++++ Dataset
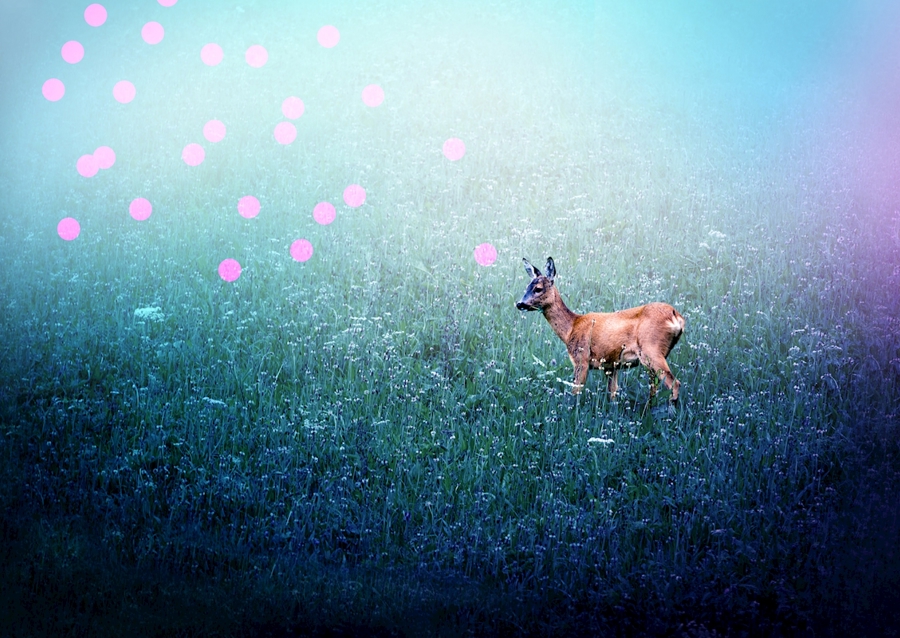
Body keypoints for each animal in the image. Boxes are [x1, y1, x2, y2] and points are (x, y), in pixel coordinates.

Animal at [516, 257, 685, 405]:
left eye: (538, 289)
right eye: (526, 287)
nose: (519, 304)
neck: (571, 328)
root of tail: (676, 316)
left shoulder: (581, 358)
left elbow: (575, 393)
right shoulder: (611, 366)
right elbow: (612, 394)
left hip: (651, 350)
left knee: (674, 384)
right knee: (654, 387)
++++++++
Lines from the one with "left eye: (538, 289)" through the last line of the listing above: return these exactly, and nothing else.

Answer below:
left eye: (538, 289)
right eye: (526, 287)
nose: (519, 304)
neck: (571, 328)
root of tail: (676, 316)
left shoulder: (581, 358)
left elbow: (575, 393)
right shoulder: (611, 366)
right elbow: (612, 394)
left hip: (651, 350)
left knee: (674, 384)
right knee: (654, 387)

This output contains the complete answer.